Back to Basics

Friday, June 28, 2019
Back to Basics

Colombian artist Eduardo Ramírez Villamizar painted and sculpted what in his eyes are reality’s essential forms. Ramírez Villamizar (1923) knew his creations depended on his ability to identify when to stop working and researching for the piece he was constructing had no excesses nor was there anything missing from it.

Image: Horizontal Construction like the Sea (Construcción horizontal como el mar)(1976), Eduardo Ramírez 

 

Colombian artist Eduardo Ramírez Villamizar painted and sculpted what in his eyes are reality’s essential forms.

Ramírez Villamizar (1923) knew his creations depended on his ability to identify when to stop working and researching for the piece he was constructing had no excesses nor was there anything missing from it.  

Identifying when to put the pencil down is as difficult as it is important in any creative process.

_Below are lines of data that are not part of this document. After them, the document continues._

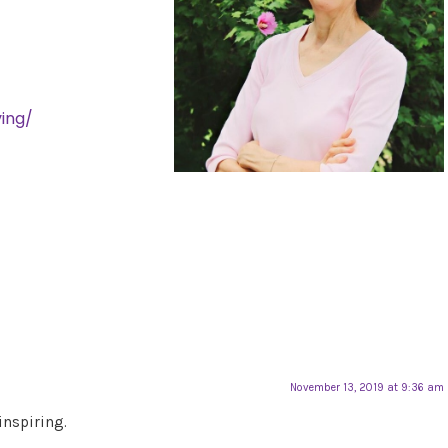
ing/
November 13, 2019 at 9:36 am
inspiring.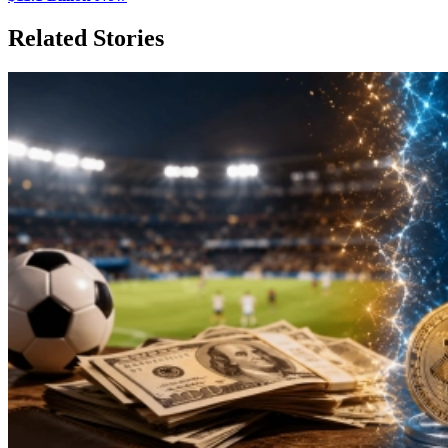
Related Stories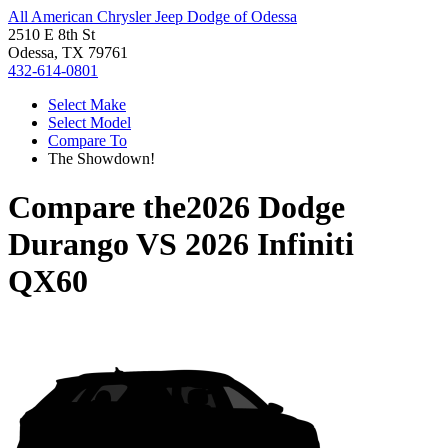
All American Chrysler Jeep Dodge of Odessa
2510 E 8th St
Odessa, TX 79761
432-614-0801
Select Make
Select Model
Compare To
The Showdown!
Compare the
2026 Dodge
Durango
VS
2026 Infiniti
QX60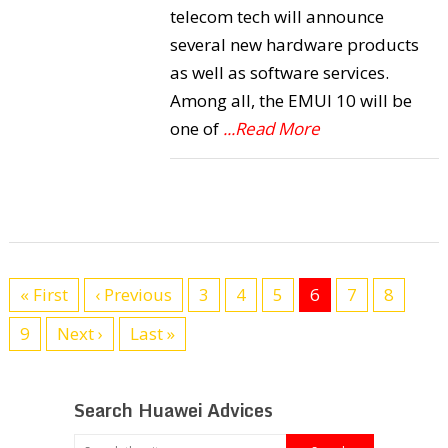
telecom tech will announce
several new hardware products
as well as software services.
Among all, the EMUI 10 will be
one of
...Read More
« First
‹ Previous
3
4
5
6
7
8
9
Next ›
Last »
Search Huawei Advices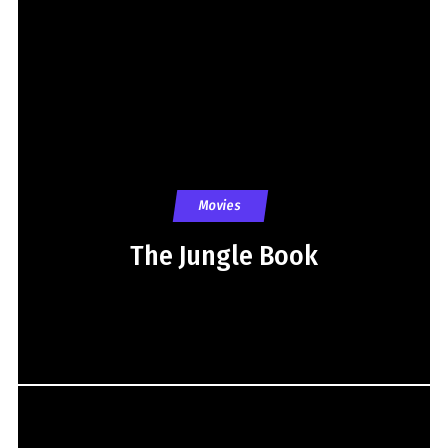
Movies
The Jungle Book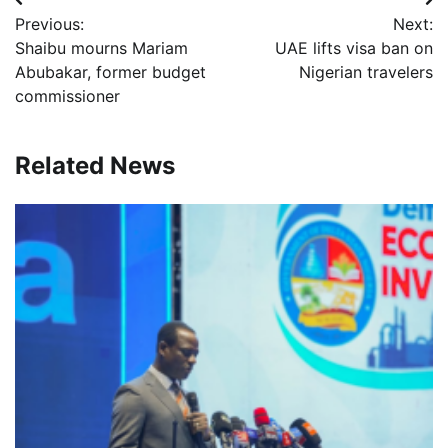
Post
Previous:
Next:
navigation
Shaibu mourns Mariam
UAE lifts visa ban on
Abubakar, former budget
Nigerian travelers
commissioner
Related News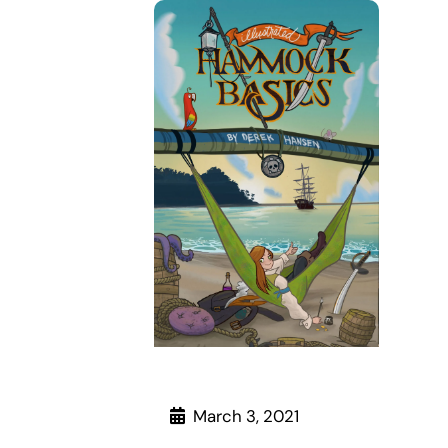
March 3, 2021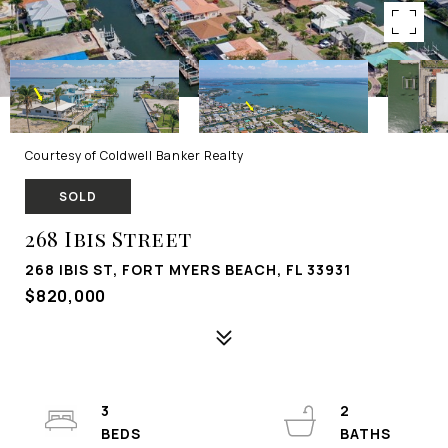
Courtesy of Coldwell Banker Realty
SOLD
268 Ibis Street
268 IBIS ST, FORT MYERS BEACH, FL 33931
$820,000
3
2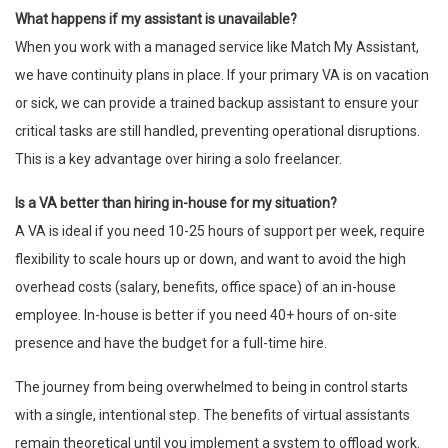
What happens if my assistant is unavailable?
When you work with a managed service like Match My Assistant,
we have continuity plans in place. If your primary VA is on vacation
or sick, we can provide a trained backup assistant to ensure your
critical tasks are still handled, preventing operational disruptions.
This is a key advantage over hiring a solo freelancer.
Is a VA better than hiring in-house for my situation?
A VA is ideal if you need 10-25 hours of support per week, require
flexibility to scale hours up or down, and want to avoid the high
overhead costs (salary, benefits, office space) of an in-house
employee. In-house is better if you need 40+ hours of on-site
presence and have the budget for a full-time hire.
The journey from being overwhelmed to being in control starts
with a single, intentional step. The benefits of virtual assistants
remain theoretical until you implement a system to offload work.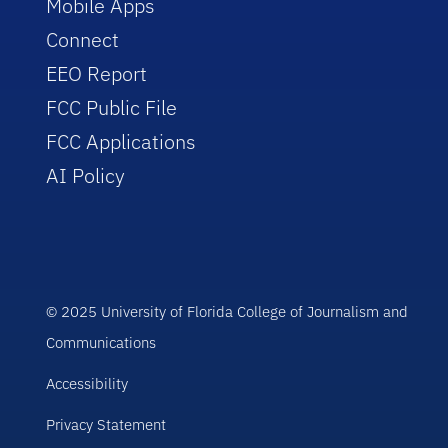
Mobile Apps
Connect
EEO Report
FCC Public File
FCC Applications
AI Policy
© 2025 University of Florida College of Journalism and
Communications
Accessibility
Privacy Statement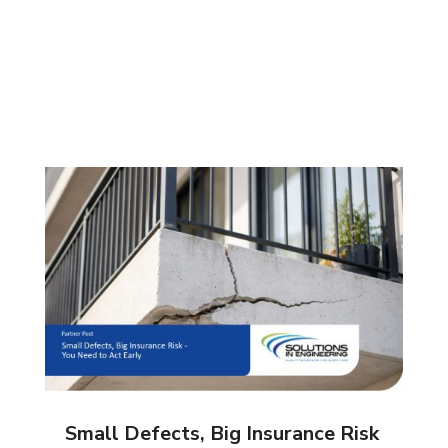
Small Defects, Big Insurance Risk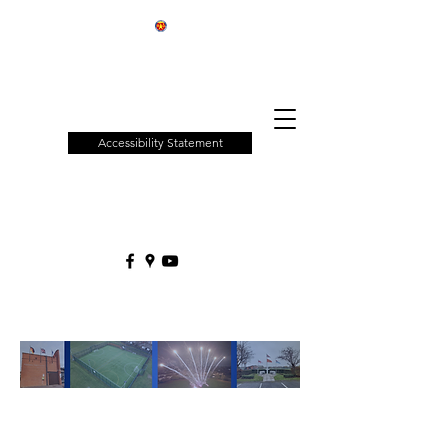
Patchway
Town
Council
Accessibility Statement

But in Ramírez Villamizar’s it is even more so for a simple reason: the artist’s interest is in the basic forms that compose the universe, and to reach them he must “remove everything superfluous without reaching sterility.”

 

Eduardo Ramírez, 16 Towers (16 Torres) (1972) 

 

Pythagoreans believed the world is made up of numbers, while Platonists were sure its ideas that compose it.  For Ramírez Villamizar the universe is a sum of geometric figures. “The moon is a circle. A circle is the moon,” he would say. “I use geometry and it brings me back to nature. I know in my garden I’m walking among triangles, spirals and circles when I pass flowers and leaves.”

He quickly outgrew figurative expressionism of his earlier years, and dedicated himself to creating expressive combinations of lines, circles, triangles and rectangles.

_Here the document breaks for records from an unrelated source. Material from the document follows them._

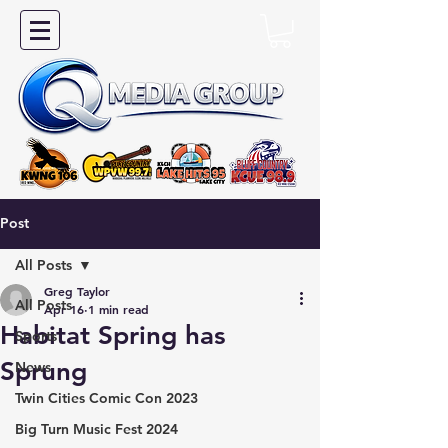
Post
All Posts
Greg Taylor
All Posts
Apr 16
1 min read
Habitat Spring has
Sports
Sprung
News
Twin Cities Comic Con 2023
Big Turn Music Fest 2024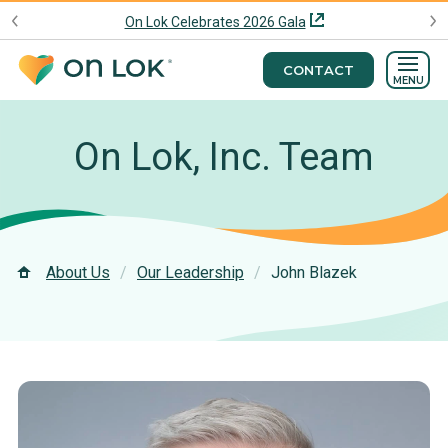
On Lok Celebrates 2026 Gala
CONTACT
MENU
On Lok, Inc. Team
About Us
Our Leadership
John Blazek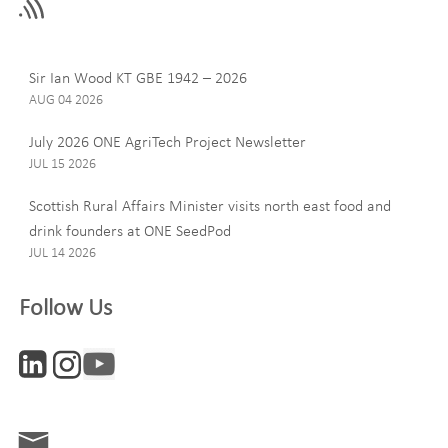
field
blank
Last Name
Sir Ian Wood KT GBE 1942 – 2026
AUG 04 2026
July 2026 ONE AgriTech Project Newsletter
JUL 15 2026
Email
Scottish Rural Affairs Minister visits north east food and
drink founders at ONE SeedPod
JUL 14 2026
Company
Follow Us
Interests
ONE News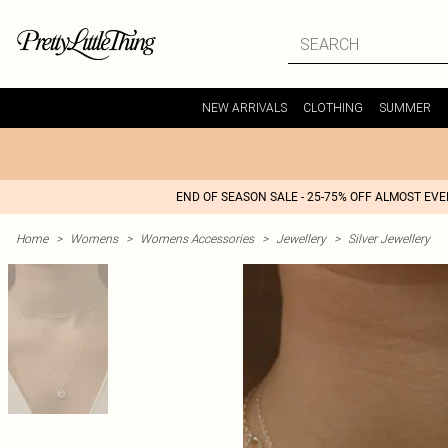
NEW ARRIVALS
CLOTHING
SUMMER
END OF SEASON SALE - 25-75% OFF ALMOST EV
Home
>
Womens
>
Womens Accessories
>
Jewellery
>
Silver Jewellery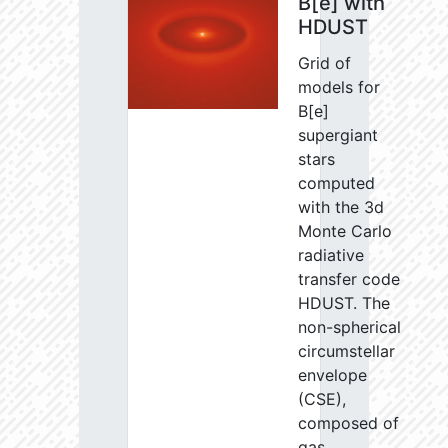
B[e] with
HDUST
Grid of
models for
B[e]
supergiant
stars
computed
with the 3d
Monte Carlo
radiative
transfer code
HDUST. The
non-spherical
circumstellar
envelope
(CSE),
composed of
gas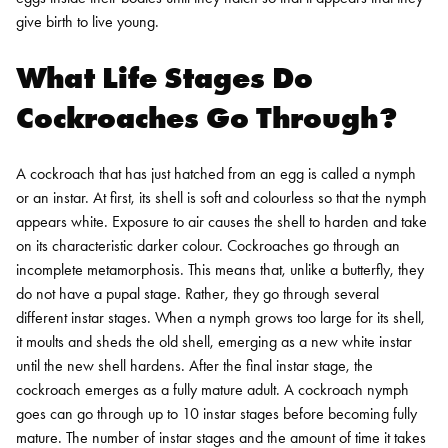
give birth to live young.
What Life Stages Do
Cockroaches Go Through?
A cockroach that has just hatched from an egg is called a nymph
or an instar. At first, its shell is soft and colourless so that the nymph
appears white. Exposure to air causes the shell to harden and take
on its characteristic darker colour.
Cockroaches go through an
incomplete metamorphosis. This means that, unlike a butterfly, they
do not have a pupal stage. Rather, they go through several
different instar stages. When a nymph grows too large for its shell,
it moults and sheds the old shell, emerging as a new white instar
until the new shell hardens. After the final instar stage, the
cockroach emerges as a fully mature adult.
A cockroach nymph
goes can go through up to 10 instar stages before becoming fully
mature. The number of instar stages and the amount of time it takes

By contemplating the work of French-Hungarian artist Victor Vasarely, the Colombian artist realized it isn’t necessary to represent anything to tell about the wonders of the universe. “Color, shapes and geometry put together are enough,” he said.

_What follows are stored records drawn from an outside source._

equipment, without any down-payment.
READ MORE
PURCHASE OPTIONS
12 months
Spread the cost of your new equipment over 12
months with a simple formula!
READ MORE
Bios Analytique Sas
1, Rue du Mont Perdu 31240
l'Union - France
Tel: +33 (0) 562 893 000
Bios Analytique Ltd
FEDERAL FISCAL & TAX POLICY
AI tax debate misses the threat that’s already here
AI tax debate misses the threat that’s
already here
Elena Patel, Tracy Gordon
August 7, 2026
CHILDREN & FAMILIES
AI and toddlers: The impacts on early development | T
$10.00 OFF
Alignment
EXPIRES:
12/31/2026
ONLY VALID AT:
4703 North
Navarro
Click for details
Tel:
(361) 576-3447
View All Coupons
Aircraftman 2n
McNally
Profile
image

In Horizontal Construction like the Sea (Construcción horizontal como el mar)(1976) Ramírez Villamizar evokes the ocean’s immensity and depth creating three different sized rectangles and erecting one inside the other. A bow shaped deviation on the upper part of each rectangle adds movement to the iron sculpture.

“Without poetry, without mystery, [the artworks] would only be geometric forms, and geometric forms alone are not art,” he said in an interview cited by Brazilian art critic Frederico Morais in Utopia and forms in Ramírez Villamizar. As Morais says, the artist uses geometry to present not the bird but its flight and recreates this in various ways in his own way. There lies the poetry of his art.  

 

Horizontal Construction like the Sea (Construcción horizontal como el mar)(1976), Eduardo Ramírez 

 

The artist spent his life in deep introspection, and got to experience what American writer Joseph Campbell says happened to the heroes of the past during their adventures: where he had thought to travel outwards, he came to the center of his own existence. And where he had thought to be alone, he was with all the world.

Ramírez Villamizar’s constant reflections led him to believe that human beings -and Colombians in particular- are in need of rationality and order. Thus, he created his work hoping to help overcome humanity’s shortcomings: “I don’t want to show the world’s existing violence in my work. It’s bitter and bloody. I prefer to show artworks that appease us, and make us feel rational and superior… My works are an example of order in the midst of chaos, they build our spirit and make us crave intelligence when ignorance surrounds us. We live among overwhelming misfortune, and my work seeks, above all, to lighten the convulsions of our time.”

This is the second in a series of articles -produced with the support of Bogotá’s Modern Art Museum- that will explore the work and philosophy of modern Latin American artists.